Dal 1991 è disponibile anche una terza tecnica, la colonna a coni rotanti, dove il vino viene centrifugato in una colonna sottovuoto riscaldata a circa 30 °C in cui è presente una serie di coni fissi e altri rotanti che si alternano fra loro. Man mano che cade verso il basso, il vino si distribuisce in strati sottili sotto l’effetto della forza di gravità e di quella centrifuga: in questo modo, aumenta la superficie evaporativa per i composti volatili come l’alcol. La particolarità sta nel fatto che, durante i primi passaggi, i composti aromatici vengono “catturati” e poi reimmessi alla fine. «È la tecnologia più avanzata e meno diffusa, perché molto costosa, ma pare sia quella maggiormente in grado di mantenere la struttura originaria del vino», dice Genovese.

La conservazione? Al fresco e al buio
Rimane il cruccio della conservazione. L’assenza di alcol espone il vino a un maggiore rischio di contaminazione microbica, rendendolo più suscettibile a ossidazione e deterioramento. «Se conservato correttamente in un luogo fresco, buio e con una temperatura costante, può durare da sei mesi a un anno, a seconda della qualità del prodotto e delle tecniche di produzione utilizzate», precisa l’enologo. «La tendenza dei produttori non è quella di aggiungere i solfiti, come nel vino tradizionale (e non nel biologico), ma di puntare su processi termici di pastorizzazione per uccidere o inattivare batteri patogeni, lieviti e muffe, responsabili della successiva alterazione».
La storia del vino dealcolato in Italia è ancora da scrivere, ma è una storia interessante e un esempio di come si possano mantenere le tradizioni pensando alla salute.

Che cosa dice il Codice della strada
Il nuovo Codice della strada, in vigore dal 14 dicembre 2024, ha introdotto misure più severe per chi guida dopo aver consumato alcol.
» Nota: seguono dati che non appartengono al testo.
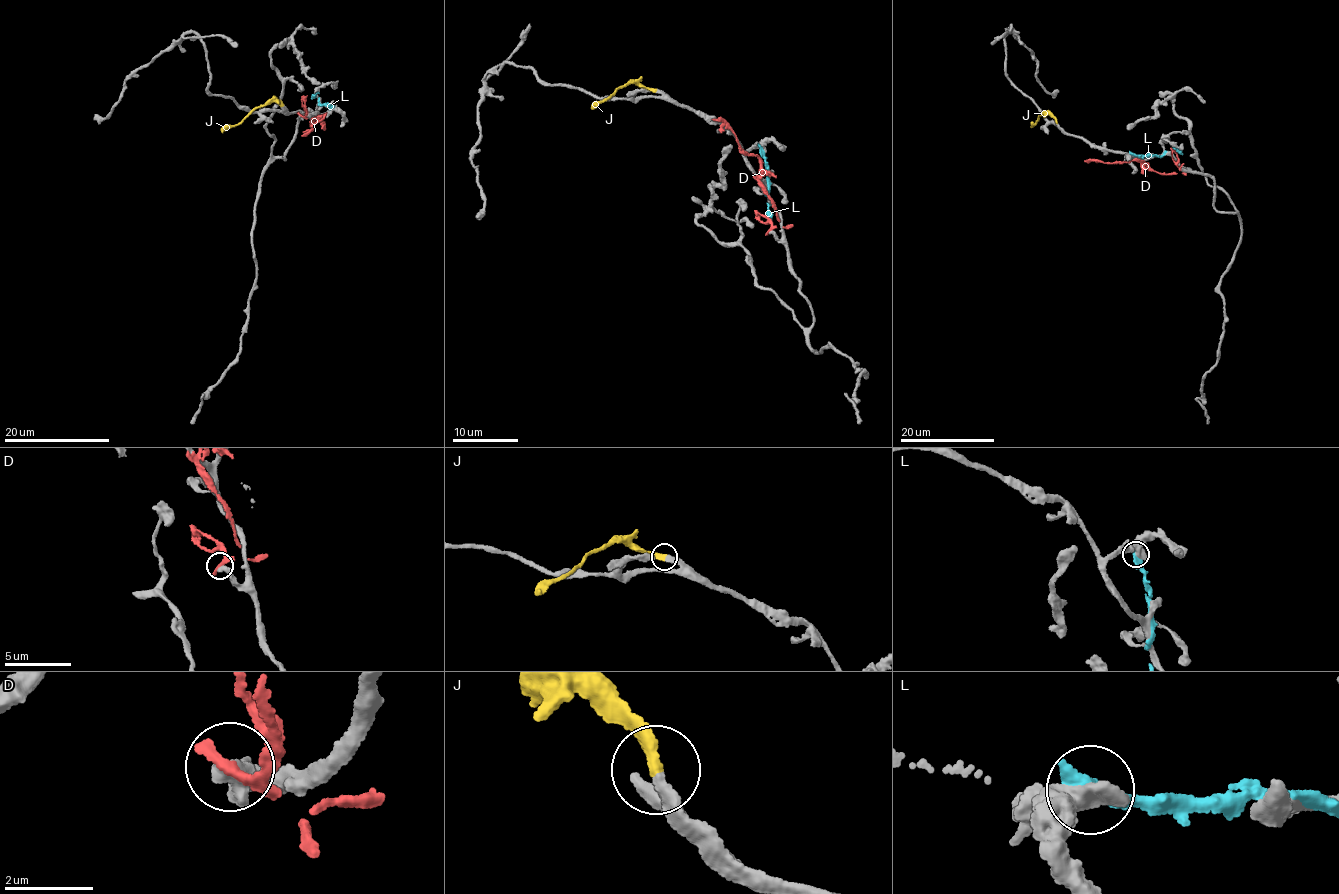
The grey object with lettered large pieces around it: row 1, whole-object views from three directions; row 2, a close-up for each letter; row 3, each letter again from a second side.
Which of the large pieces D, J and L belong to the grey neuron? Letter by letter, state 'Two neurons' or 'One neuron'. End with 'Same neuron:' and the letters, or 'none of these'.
D: Two neurons
J: One neuron
L: Two neurons
Same neuron: J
Le sanzioni variano in base al tasso alcolemico rilevato.
• Tra 0,5 e 0,8 g/L: multa fino a 2.170 euro e sospensione della patente da 3 a 6 mesi.
• Tra 0,8 e 1,5 g/L: ammenda fino a 3.200 euro, arresto fino a 6 mesi e sospensione della patente fino a un anno.
• Oltre 1,5 g/L: multa fino a 6.000 euro, arresto fino a un anno e sospensione della patente fino a 2 anni.
In tutti i casi, vengono sottratti 10 punti dalla patente.
Per chi è stato già sanzionato con un tasso alcolemico oltre 0,8 g/L, è obbligatoria l’installazione del dispositivo “alcolock”, che impedisce l’accensione del motore dell’auto se viene rilevata la presenza di alcol. L’obbligo dura 2 o 3 anni a seconda della gravità dell’infrazione.
I neopatentati, che hanno la patente da meno di tre anni, devono mantenere un tasso alcolemico pari a zero: valori superiori comportano sanzioni e la perdita di punti sulla patente.